Text excerpt |

I knew someone once that lived close to a school. She took before and after kids and then did preschool classes during school hours. No babysitting for working parents. She did very with making money and providing two needed services for that town. Working parents can have a hard time finding a place for their school age children to be before and after school and the preschool classes were popular in that town at that time. What does your town need?


----------



## clovis (May 13, 2002)

Mickie3 said:


> You are talking an unlicensed operation, I take it. Also, another fringe benefit is the free vacation they will get if the IRS ever catches onto them and does the "reconstruction of income" number on them. They should look into selling crack or meth, they are not legal, either and no kids to deal with.


Let's not shoot the messenger.


----------



## rean (Nov 18, 2008)

Contact your local social services office and find out what you have to do to become certified through the state. Then ask to be put on their list of providers. The state will pay you instead of the parents. You're guaranteed payment, and there also might be food assistance available to you. I don't know who your insurance provider is, but look in to State Farm. Our house insurance for 120,000.00 in coverage runs us $40.00 a month.


----------



## Mickie3 (Aug 28, 2010)

clovis said:


> Let's not shoot the messenger.

Provided data |

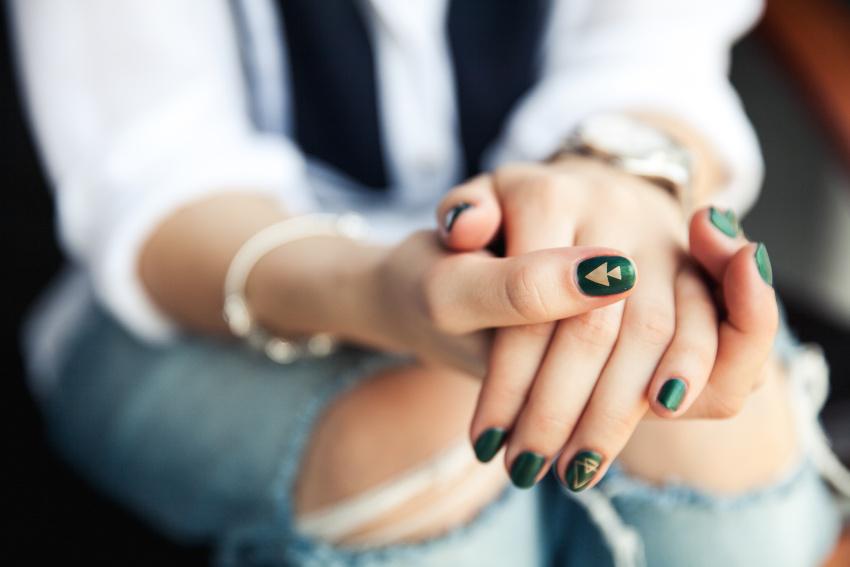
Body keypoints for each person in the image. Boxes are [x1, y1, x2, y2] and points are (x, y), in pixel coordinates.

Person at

Exercise set |
• A. Answer these questions from the childcare forum thread:
(i) What did the woman who lived close to a school offer during school hours?
(ii) Which insurance provider does rean suggest looking into?
(iii) How much does rean's house insurance cost each month?
• B. Write the next part of the childcare forum thread, picking up after the last line shown.
The listing has no connection to the childcare forum thread.

Answers per task |
• A.
(i) Preschool classes.
(ii) State Farm.
(iii) $40.00 a month.

• B.
Sorry, I must have misread the topic and didn't realize topic really said "I want to have a home-based daycare and willing to commit several felonies doing so, please advise if I can make money doing so." If I had read the topic more closely, I would have realized your reply above was entirely on-topic.


----------



## Mickie3 (Aug 28, 2010)

blufford said:


> If your market is already saturated with daycares how about evening care to serve the families who work the 4 to 12 shift.


Or even the midnight to 7 AM shift. 

When my kids were young, we would use the local childcare place every Friday night so we could go out. Was nice, was expensive, and place was always full. They were only open on Friday & Saturday nights for people who wanted to go out but not take small children with them. If you are near a larger population base, it could be a nice small part-time operation done at home.

Look at your local market and find and fill the niche that is currently un-served and go for it.


----------



## bigfoot2you (Oct 3, 2007)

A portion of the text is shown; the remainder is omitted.